Тема смерти, наверное, самая особенная в нашей жизни. Кто-то о ней не говорит совсем и делает вид, что ее не существует, кто-то цинично шутит. Несомненно одно: она никого не оставляет равнодушным и рано или поздно каждый об этом задумывается. Смерть – это наш величайший страх. Даже для тех, кто заявляет, что не боится. Фрейд писал, что целью всякой жизни является смерть. Очень много о работе с этой темой писал Ирвин Ялом, американский психотерапевт. Он работал с онкобольными: эти люди как нельзя близко подходят к черте и сражаются. Он пишет, что чем больше мы преодолеваем страх смерти, тем более осмысленной становится жизнь. Разобраться со своим отношением к смерти важно, это часть взросления, которая включает трезвое принятие своей конечности. У нас должна быть ясность в этой теме, чтобы мы смогли передавать ее детям, знакомя их с этой неизбежной данностью. Всем нам предстоит пережить опыт смерти близких и своей собственной, хотим мы этого или нет.
Ирвин Ялом утверждал: «Хотя факт смерти разрушает нас, идея смерти может нас спасти.
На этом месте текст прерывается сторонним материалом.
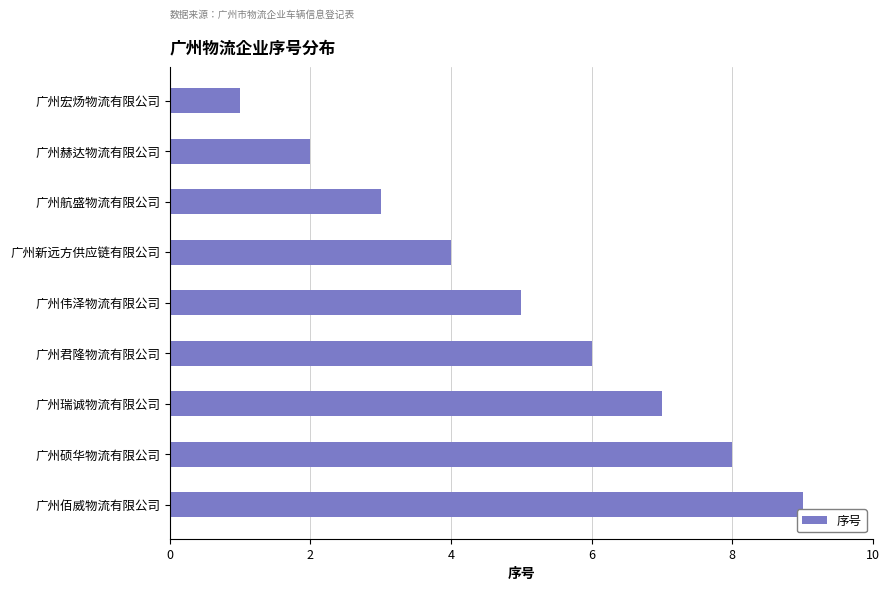

Where is the data nearest to the value 5?

广州伟泽物流有限公司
Другими словами, осознание смерти открывает перед нами жизнь в новой перспективе и заставляет пересмотреть свои ценности». И это не парадокс: именно конечность придает нашей жизни смысл. И если в юности нам хочется жить вечно, с возрастом мы начинаем считать, что это вовсе не обязательно и даже тягостно. Вечная жизнь была бы куда большим испытанием, чем конечная, но в потоке жизни нам трудно так думать.
Как не стать для ребенка «сильным, но холодным» взрослым? Насколько важно делиться с детьми своими чувствами, чтобы они учились эмоциональной открытости?
В непростых жизненных ситуациях встает вопрос: как объяснить ребенку, что со мной происходит? Умение рассказать о себе и своих переживаниях важно – и для себя, и для окружающих, и особенно для детей. Они очень чутко воспринимают изменения нашего физического и эмоционального состояния. И у детей есть одна особенность – брать на себя вину за все, что происходит со взрослыми, теряя в этот момент свою детскую беспечность. Когда мы бережно делимся с детьми своим состоянием, мы проявляем к ним уважение и заботу. Это способ избежать детских фантазий и искаженного понимания реальности.
Как сохранять самообладание в критической ситуации и быстро восстановить силы после нее?
Мы не можем это выбирать. Все происходит быстро и автоматически. Здесь лучше довериться организму, который сработает как надо. Важно впоследствии обсудить произошедшее со специалистом, чтобы в спокойной обстановке присвоить себе этот опыт и свои реакции в нем. Такой подход точно будет целительным. Как писал Карл Роджерс, автор человекоцентрированного подхода в психотерапии: любой опыт – что бы мы ни выбрали – ведет к самоактуализации, росту, раскрытию своего потенциала, даже если нам не по душе, как это проявляется внешне.
Расшифровка сна
Третий сон в реанимации вновь уводит в пространство между мирами. Героиня колеблется: остаться с умершей бабушкой или поехать учиться (в свою жизнь). В итоге она выбирает остаться, однако другие родственники буквально выталкивают ее наружу. И хотя Женя смиряется с их действиями, борьба продолжается. Во сне – это схватка с призраками, которая завершается успехом – «мы срываемся с места». Можно предположить, что дальше Женя начнет поправляться.